__Exercise objective__. Repeat, exactly and alone, every line from the line that contains "List each element's" to the end of the entries.

__Data supplied__.
────

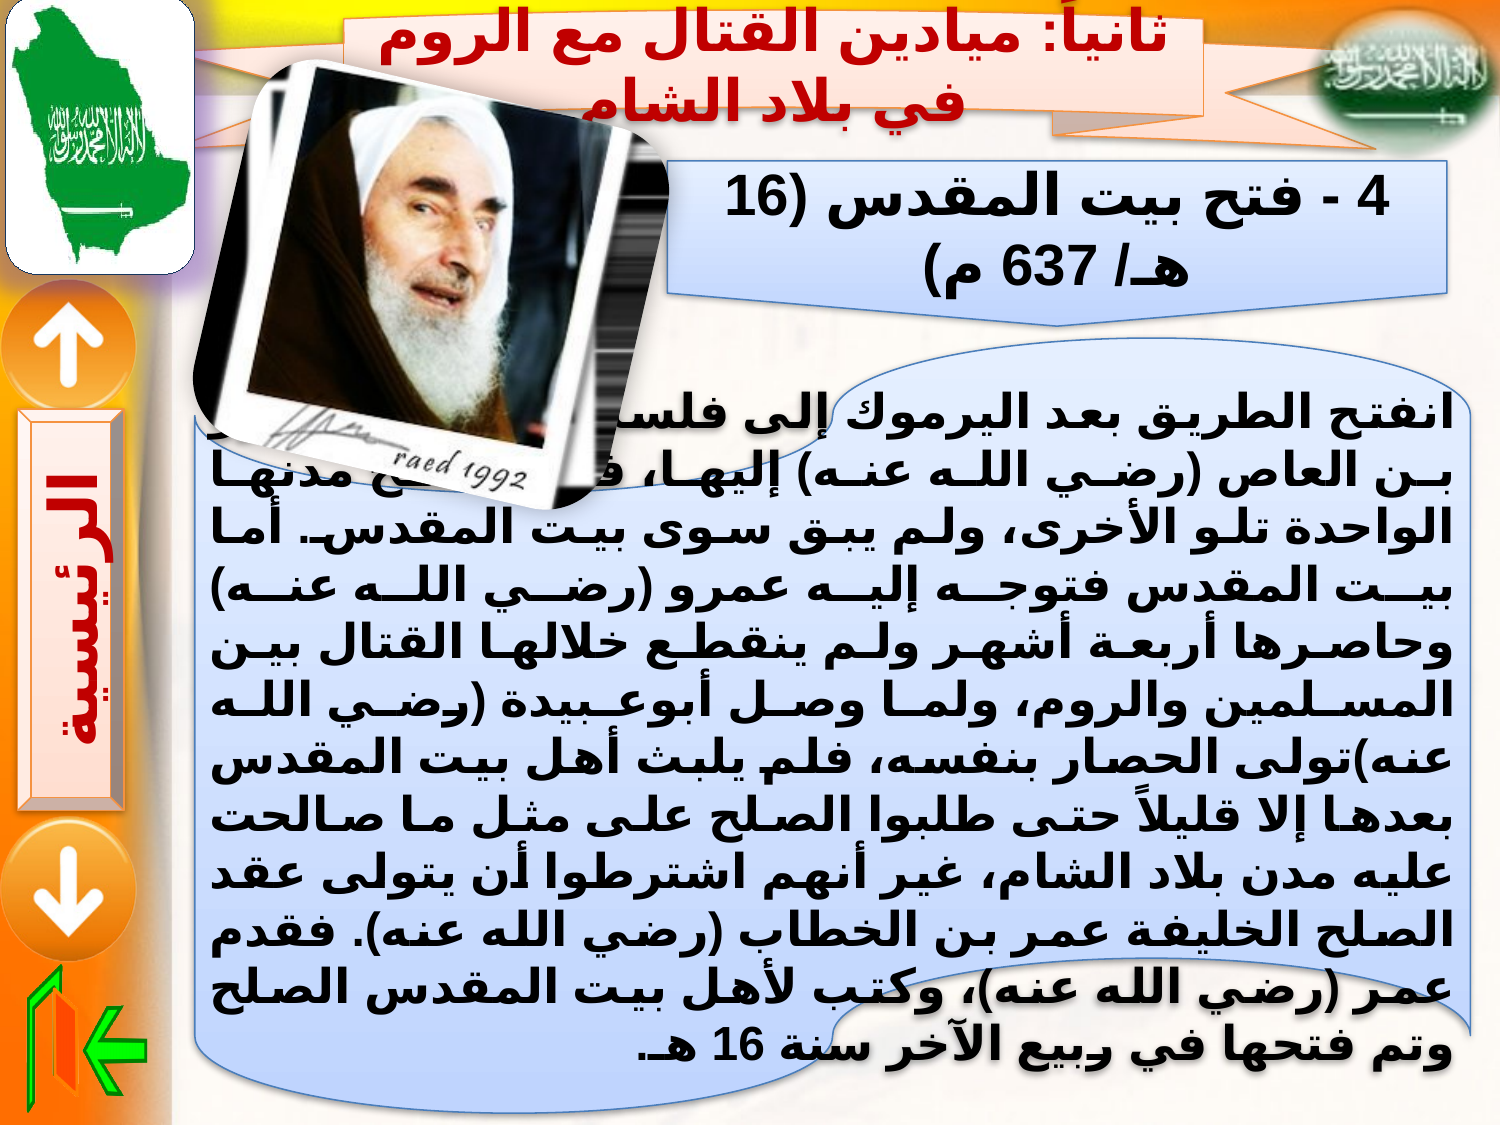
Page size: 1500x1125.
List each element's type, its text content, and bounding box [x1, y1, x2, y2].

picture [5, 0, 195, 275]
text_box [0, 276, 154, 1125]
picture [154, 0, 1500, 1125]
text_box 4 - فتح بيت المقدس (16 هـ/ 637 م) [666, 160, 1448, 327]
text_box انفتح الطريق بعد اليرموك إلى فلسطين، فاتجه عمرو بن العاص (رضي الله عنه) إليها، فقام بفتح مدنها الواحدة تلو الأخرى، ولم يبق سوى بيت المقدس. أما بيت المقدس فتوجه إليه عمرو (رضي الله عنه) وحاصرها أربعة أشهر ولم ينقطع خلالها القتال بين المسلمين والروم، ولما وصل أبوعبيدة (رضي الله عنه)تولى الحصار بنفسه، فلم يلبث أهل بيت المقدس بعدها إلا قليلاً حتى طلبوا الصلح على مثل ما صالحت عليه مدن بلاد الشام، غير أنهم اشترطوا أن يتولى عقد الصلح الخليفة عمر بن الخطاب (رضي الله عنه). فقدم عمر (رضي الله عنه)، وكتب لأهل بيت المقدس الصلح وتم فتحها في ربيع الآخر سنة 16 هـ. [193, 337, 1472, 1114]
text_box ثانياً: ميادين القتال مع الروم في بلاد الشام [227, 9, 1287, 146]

────

__Reply to the exercise__.
List each element's type, its text content, and bounding box [x1, y1, x2, y2].

picture [5, 0, 195, 275]
text_box [0, 276, 154, 1125]
picture [154, 0, 1500, 1125]
text_box 4 - فتح بيت المقدس (16 هـ/ 637 م) [666, 160, 1448, 327]
text_box انفتح الطريق بعد اليرموك إلى فلسطين، فاتجه عمرو بن العاص (رضي الله عنه) إليها، فقام بفتح مدنها الواحدة تلو الأخرى، ولم يبق سوى بيت المقدس. أما بيت المقدس فتوجه إليه عمرو (رضي الله عنه) وحاصرها أربعة أشهر ولم ينقطع خلالها القتال بين المسلمين والروم، ولما وصل أبوعبيدة (رضي الله عنه)تولى الحصار بنفسه، فلم يلبث أهل بيت المقدس بعدها إلا قليلاً حتى طلبوا الصلح على مثل ما صالحت عليه مدن بلاد الشام، غير أنهم اشترطوا أن يتولى عقد الصلح الخليفة عمر بن الخطاب (رضي الله عنه). فقدم عمر (رضي الله عنه)، وكتب لأهل بيت المقدس الصلح وتم فتحها في ربيع الآخر سنة 16 هـ. [193, 337, 1472, 1114]
text_box ثانياً: ميادين القتال مع الروم في بلاد الشام [227, 9, 1287, 146]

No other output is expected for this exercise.